Think about PUMPKIN


At one point today, I had a cup of pumpkin spice rooibos tea in hand, a plate of leftover pumpkin lasagna and a pumpkin butter vintage candle by Woodwick crackling in the corner.

It was a magical fall moment, not to mention seeing the sunlit pumpkins at my favorite farmers market this morning.

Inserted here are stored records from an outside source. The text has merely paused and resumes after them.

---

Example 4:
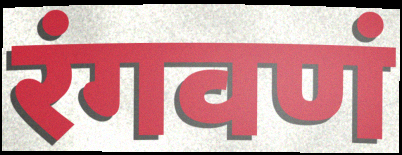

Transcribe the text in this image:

रंगवणं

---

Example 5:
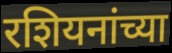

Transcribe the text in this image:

रशियनांच्या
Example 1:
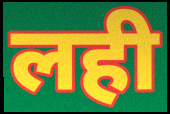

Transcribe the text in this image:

लही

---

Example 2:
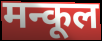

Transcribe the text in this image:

मन्कूल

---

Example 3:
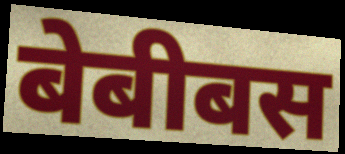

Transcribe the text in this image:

बेबीबस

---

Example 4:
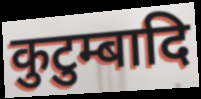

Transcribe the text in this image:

कुटुम्बादि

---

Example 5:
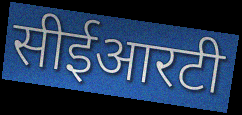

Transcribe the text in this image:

सीईआरटी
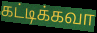
கட்டிக்கவா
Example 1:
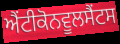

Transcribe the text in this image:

ਐਂਟੀਕੋਨਵੂਲਸੈਂਟਸ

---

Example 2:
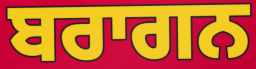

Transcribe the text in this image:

ਬਰਾਗਨ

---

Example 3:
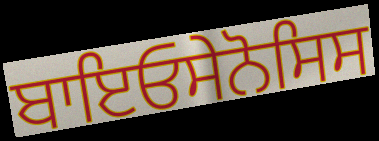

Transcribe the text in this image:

ਬਾਇਓਸੇਨੋਸਿਸ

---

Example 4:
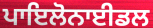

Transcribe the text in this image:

ਪਾਇਲੋਨਾਈਡਲ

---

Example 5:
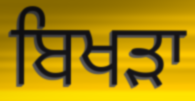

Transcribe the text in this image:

ਬਿਖੜਾ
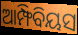
ଆମ୍ଫିବିୟସ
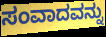
ಸಂವಾದವನ್ನು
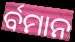
ର୍ବମାନ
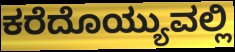
ಕರೆದೊಯ್ಯುವಲ್ಲಿ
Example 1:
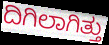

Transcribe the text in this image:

ದಿಗಿಲಾಗಿತ್ತು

So, needless to say, I have pumpkin on the brain. It doesn’t help my fall-obsessed condition that it truly feels like fall in our house, what with our heating unit going out on the first 40-degree day. Looks like it will need to be replaced, and who knows how long that will take? In the meantime, I will be holed up at my home office, snuggled into fuzzy boots and my down jacket, with something pumpkin-apple-ey in my hand for added warmth.

I recently got a subscription to Food & Wine Magazine and have been loving my recipe emails from them. I couldn’t resist the Pumpkin Lasagne recipe they sent my way this past week. Oh goodness, it was so good. A great meatless meal to throw into the mix, complete with all the major food groups: pumpkin, parmesan cheese and something green (rainbow chard, in this case, another love of mine).

Pumpkin Lasagne

Adapted from Food & Wine (I cut back a bit on the cream).

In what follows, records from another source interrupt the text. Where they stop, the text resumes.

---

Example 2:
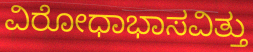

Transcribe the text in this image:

ವಿರೋಧಾಭಾಸವಿತ್ತು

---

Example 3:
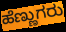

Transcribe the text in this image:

ಹೆಣ್ಣುಗರು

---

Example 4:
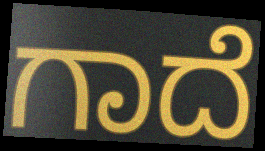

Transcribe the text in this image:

ಗಾದೆ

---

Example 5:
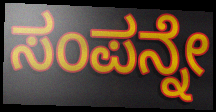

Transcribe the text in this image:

ಸಂಪನ್ನೇ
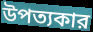
উপত্যকার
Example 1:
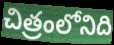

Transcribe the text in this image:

చిత్రంలోనిది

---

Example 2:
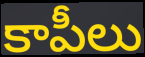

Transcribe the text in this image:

కాపీలు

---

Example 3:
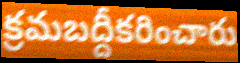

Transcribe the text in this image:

క్రమబద్దీకరించారు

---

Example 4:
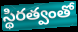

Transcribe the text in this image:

స్థిరత్వంతో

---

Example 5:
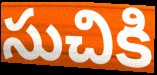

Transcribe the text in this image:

సుచికి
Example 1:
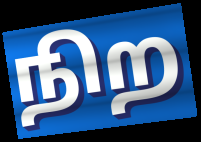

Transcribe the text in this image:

நிற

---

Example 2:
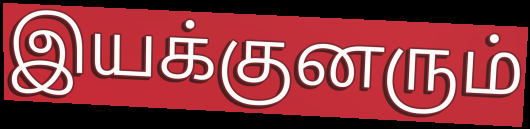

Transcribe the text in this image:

இயக்குனரும்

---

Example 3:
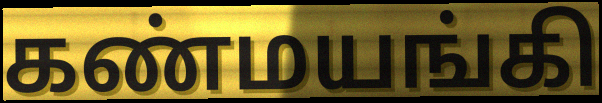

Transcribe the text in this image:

கண்மயங்கி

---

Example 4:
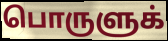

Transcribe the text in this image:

  • 2 tablespoons olive oil
  • 2 medium or small onions, chopped
  • 2 pounds Swiss or rainbow chard, tough stems removed, leaves washed well and chopped (I leave some stems in for crunch)
  • 2 1/4 teaspoons salt
  • 1 teaspoon fresh-ground black pepper
  • 1 teaspoon dried sage
  • 1/2 teaspoon grated nutmeg
  • 3 cups canned pumpkin puree (one 28-ounce can)
  • 1 1/2 cups heavy cream (I subbed a combination of low-fat buttermilk and half-and-half… I feel too guilty even buying heavy cream :-)
  • 1 1/2 cups grated Parmesan (Oh, can’t skimp there)
  • 1/2 cup milk
  • 9 no-boil lasagne noodles (about 6 ounces)

Do this:

  1. In a large nonstick frying pan, heat the oil over moderately low heat. Add the onions and cook, stirring occasionally, until translucent, about 5 minutes. Increase the heat to moderately high and add the chard in batches, 1 teaspoon salt, 1/2 teaspoon pepper, 1/2 teaspoon sage, and 1/4 teaspoon nutmeg. Cook, stirring, until the chard is wilted and no liquid remains in the pan, 5 to 10 minutes.
  2. Heat the oven to 400°. In a medium bowl, mix together 2 cups of the pumpkin, 3/4 cup [of your cream or cream substitute, such as buttermilk], 1/2 cup Parmesan, and the remaining 1 1/4 teaspoons salt, 1/2 teaspoon pepper, 1/2 teaspoon sage, and 1/4 teaspoon nutmeg.
  3. Pour the milk into an 8-by-12-inch baking dish. Top the milk with one third of the noodles, then spread half the pumpkin mixture over the noodles. Layer half the Swiss chard over the pumpkin and top with a second layer of noodles. Repeat with another layer of pumpkin, Swiss chard, and noodles. Combine the remaining 1 cup of pumpkin and 3/4 cup of cream. Spread the mixture evenly over the top of the lasagne, sprinkle with the remaining 1 cup of Parmesan. Cover with aluminum foil and bake for 20 minutes. Uncover and bake until golden, about 15 minutes more.

And voila! Lots of leftovers, too… OK they lasted through lunch.

And earlier this month, I made pumpkin pancakes with my friend Bridget while we were staying with them in Annapolis (good fuel for BodyCombat training).

And next on my pumpkin to-do list, a cheesy-bready baked pumpkin recipe by Ruth Reichl. Let me know if you beat me to it! What are some of your favorite pumpkin recipes?